SUPPLIED ENTRIES.
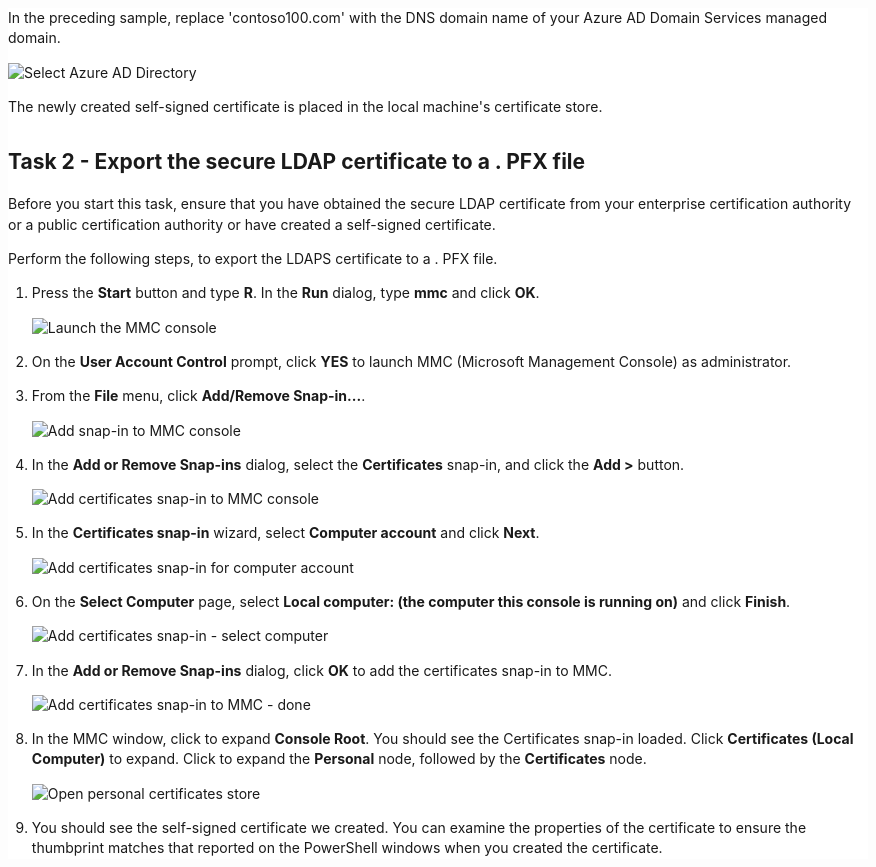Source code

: In the preceding sample, replace 'contoso100.com' with the DNS domain name of your Azure AD Domain Services managed domain.

![Select Azure AD Directory](./media/active-directory-domain-services-admin-guide/secure-ldap-powershell-create-self-signed-cert.png)

The newly created self-signed certificate is placed in the local machine's certificate store.


## <a name="task-2---export-the-secure-ldap-certificate-to-a-pfx-file"></a>Task 2 - Export the secure LDAP certificate to a . PFX file
Before you start this task, ensure that you have obtained the secure LDAP certificate from your enterprise certification authority or a public certification authority or have created a self-signed certificate.

Perform the following steps, to export the LDAPS certificate to a . PFX file.

1. Press the **Start** button and type **R**. In the **Run** dialog, type **mmc** and click **OK**.

    ![Launch the MMC console](./media/active-directory-domain-services-admin-guide/secure-ldap-start-run.png)

2. On the **User Account Control** prompt, click **YES** to launch MMC (Microsoft Management Console) as administrator.

3. From the **File** menu, click **Add/Remove Snap-in...**.

    ![Add snap-in to MMC console](./media/active-directory-domain-services-admin-guide/secure-ldap-add-snapin.png)

4. In the **Add or Remove Snap-ins** dialog, select the **Certificates** snap-in, and click the **Add >** button.

    ![Add certificates snap-in to MMC console](./media/active-directory-domain-services-admin-guide/secure-ldap-add-certificates-snapin.png)

5. In the **Certificates snap-in** wizard, select **Computer account** and click **Next**.

    ![Add certificates snap-in for computer account](./media/active-directory-domain-services-admin-guide/secure-ldap-add-certificates-computer-account.png)

6. On the **Select Computer** page, select **Local computer: (the computer this console is running on)** and click **Finish**.

    ![Add certificates snap-in - select computer](./media/active-directory-domain-services-admin-guide/secure-ldap-add-certificates-local-computer.png)

7. In the **Add or Remove Snap-ins** dialog, click **OK** to add the certificates snap-in to MMC.

    ![Add certificates snap-in to MMC - done](./media/active-directory-domain-services-admin-guide/secure-ldap-add-certificates-snapin-done.png)

8. In the MMC window, click to expand **Console Root**. You should see the Certificates snap-in loaded. Click **Certificates (Local Computer)** to expand. Click to expand the **Personal** node, followed by the **Certificates** node.

    ![Open personal certificates store](./media/active-directory-domain-services-admin-guide/secure-ldap-open-personal-store.png)

9. You should see the self-signed certificate we created. You can examine the properties of the certificate to ensure the thumbprint matches that reported on the PowerShell windows when you created the certificate.
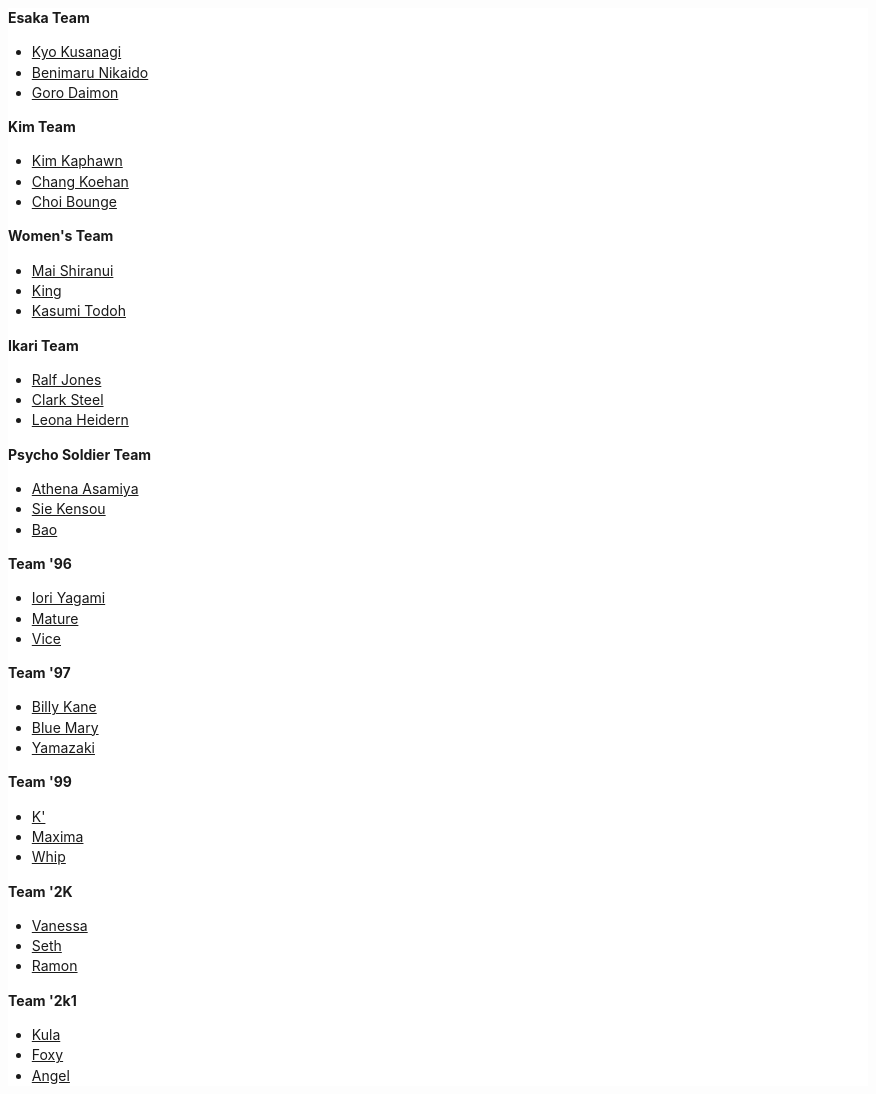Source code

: **Esaka Team**

- [Kyo Kusanagi](Kyo_Kusanagi_(2k2um) "wikilink")
- [Benimaru Nikaido](Benimaru_Nikaido_(2k2um) "wikilink")
- [Goro Daimon](Goro_Daimon_(2k2um) "wikilink")

**Kim Team**

- [Kim Kaphawn](Kim_Kaphawn_(2k2um) "wikilink")
- [Chang Koehan](Chang_Koehan_(2k2um) "wikilink")
- [Choi Bounge](Choi_Bounge_(2k2um) "wikilink")

**Women's Team**

- [Mai Shiranui](Mai_Shiranui_(2k2um) "wikilink")
- [King](King_(2k2um) "wikilink")
- [Kasumi Todoh](Kasumi_Todoh_(2k2um) "wikilink")

**Ikari Team**

- [Ralf Jones](Ralf_Jones_(2k2um) "wikilink")
- [Clark Steel](Clark_Steel_(2k2um) "wikilink")
- [Leona Heidern](Leona_Heidern_(2k2um) "wikilink")

**Psycho Soldier Team**

- [Athena Asamiya](Athena_Asamiya_(2k2um) "wikilink")
- [Sie Kensou](Sie_Kensou_(2k2um) "wikilink")
- [Bao](Bao_(2k2um) "wikilink")

**Team '96**

- [Iori Yagami](Iori_Yagami_(2k2um) "wikilink")
- [Mature](Mature_(2k2um) "wikilink")
- [Vice](Vice_(2k2um) "wikilink")

**Team '97**

- [Billy Kane](Billy_Kane_(2k2um) "wikilink")
- [Blue Mary](Blue_Mary_(2k2um) "wikilink")
- [Yamazaki](Ryuji_Yamazaki_(2k2um) "wikilink")

**Team '99**

- [K'](K'_(2k2um) "wikilink")
- [Maxima](Maxima_(2k2um) "wikilink")
- [Whip](Whip_(2k2um) "wikilink")

**Team '2K**

- [Vanessa](Vanessa_(2k2um) "wikilink")
- [Seth](Seth_(2k2um) "wikilink")
- [Ramon](Ramon_(2k2um) "wikilink")

**Team '2k1**

- [Kula](Kula_(2k2um) "wikilink")
- [Foxy](Foxy_(2k2um) "wikilink")
- [Angel](Angel_(2k2um) "wikilink")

PROBLEM TO SOLVE. Transcribe the source text of each item above character for character, omitting the pictures.

SOLUTION FOR THIS EXERCISE.
Source code

: In the preceding sample, replace 'contoso100.com' with the DNS domain name of your Azure AD Domain Services managed domain.

![Select Azure AD Directory](./media/active-directory-domain-services-admin-guide/secure-ldap-powershell-create-self-signed-cert.png)

The newly created self-signed certificate is placed in the local machine's certificate store.


## <a name="task-2---export-the-secure-ldap-certificate-to-a-pfx-file"></a>Task 2 - Export the secure LDAP certificate to a . PFX file
Before you start this task, ensure that you have obtained the secure LDAP certificate from your enterprise certification authority or a public certification authority or have created a self-signed certificate.

Perform the following steps, to export the LDAPS certificate to a . PFX file.

1. Press the **Start** button and type **R**. In the **Run** dialog, type **mmc** and click **OK**.

    ![Launch the MMC console](./media/active-directory-domain-services-admin-guide/secure-ldap-start-run.png)

2. On the **User Account Control** prompt, click **YES** to launch MMC (Microsoft Management Console) as administrator.

3. From the **File** menu, click **Add/Remove Snap-in...**.

    ![Add snap-in to MMC console](./media/active-directory-domain-services-admin-guide/secure-ldap-add-snapin.png)

4. In the **Add or Remove Snap-ins** dialog, select the **Certificates** snap-in, and click the **Add >** button.

    ![Add certificates snap-in to MMC console](./media/active-directory-domain-services-admin-guide/secure-ldap-add-certificates-snapin.png)

5. In the **Certificates snap-in** wizard, select **Computer account** and click **Next**.

    ![Add certificates snap-in for computer account](./media/active-directory-domain-services-admin-guide/secure-ldap-add-certificates-computer-account.png)

6. On the **Select Computer** page, select **Local computer: (the computer this console is running on)** and click **Finish**.

    ![Add certificates snap-in - select computer](./media/active-directory-domain-services-admin-guide/secure-ldap-add-certificates-local-computer.png)

7. In the **Add or Remove Snap-ins** dialog, click **OK** to add the certificates snap-in to MMC.

    ![Add certificates snap-in to MMC - done](./media/active-directory-domain-services-admin-guide/secure-ldap-add-certificates-snapin-done.png)

8. In the MMC window, click to expand **Console Root**. You should see the Certificates snap-in loaded. Click **Certificates (Local Computer)** to expand. Click to expand the **Personal** node, followed by the **Certificates** node.

    ![Open personal certificates store](./media/active-directory-domain-services-admin-guide/secure-ldap-open-personal-store.png)

9. You should see the self-signed certificate we created. You can examine the properties of the certificate to ensure the thumbprint matches that reported on the PowerShell windows when you created the certificate.
Source code

: **Esaka Team**

- [Kyo Kusanagi](Kyo_Kusanagi_(2k2um) "wikilink")
- [Benimaru Nikaido](Benimaru_Nikaido_(2k2um) "wikilink")
- [Goro Daimon](Goro_Daimon_(2k2um) "wikilink")

**Kim Team**

- [Kim Kaphawn](Kim_Kaphawn_(2k2um) "wikilink")
- [Chang Koehan](Chang_Koehan_(2k2um) "wikilink")
- [Choi Bounge](Choi_Bounge_(2k2um) "wikilink")

**Women's Team**

- [Mai Shiranui](Mai_Shiranui_(2k2um) "wikilink")
- [King](King_(2k2um) "wikilink")
- [Kasumi Todoh](Kasumi_Todoh_(2k2um) "wikilink")

**Ikari Team**

- [Ralf Jones](Ralf_Jones_(2k2um) "wikilink")
- [Clark Steel](Clark_Steel_(2k2um) "wikilink")
- [Leona Heidern](Leona_Heidern_(2k2um) "wikilink")

**Psycho Soldier Team**

- [Athena Asamiya](Athena_Asamiya_(2k2um) "wikilink")
- [Sie Kensou](Sie_Kensou_(2k2um) "wikilink")
- [Bao](Bao_(2k2um) "wikilink")

**Team '96**

- [Iori Yagami](Iori_Yagami_(2k2um) "wikilink")
- [Mature](Mature_(2k2um) "wikilink")
- [Vice](Vice_(2k2um) "wikilink")

**Team '97**

- [Billy Kane](Billy_Kane_(2k2um) "wikilink")
- [Blue Mary](Blue_Mary_(2k2um) "wikilink")
- [Yamazaki](Ryuji_Yamazaki_(2k2um) "wikilink")

**Team '99**

- [K'](K'_(2k2um) "wikilink")
- [Maxima](Maxima_(2k2um) "wikilink")
- [Whip](Whip_(2k2um) "wikilink")

**Team '2K**

- [Vanessa](Vanessa_(2k2um) "wikilink")
- [Seth](Seth_(2k2um) "wikilink")
- [Ramon](Ramon_(2k2um) "wikilink")

**Team '2k1**

- [Kula](Kula_(2k2um) "wikilink")
- [Foxy](Foxy_(2k2um) "wikilink")
- [Angel](Angel_(2k2um) "wikilink")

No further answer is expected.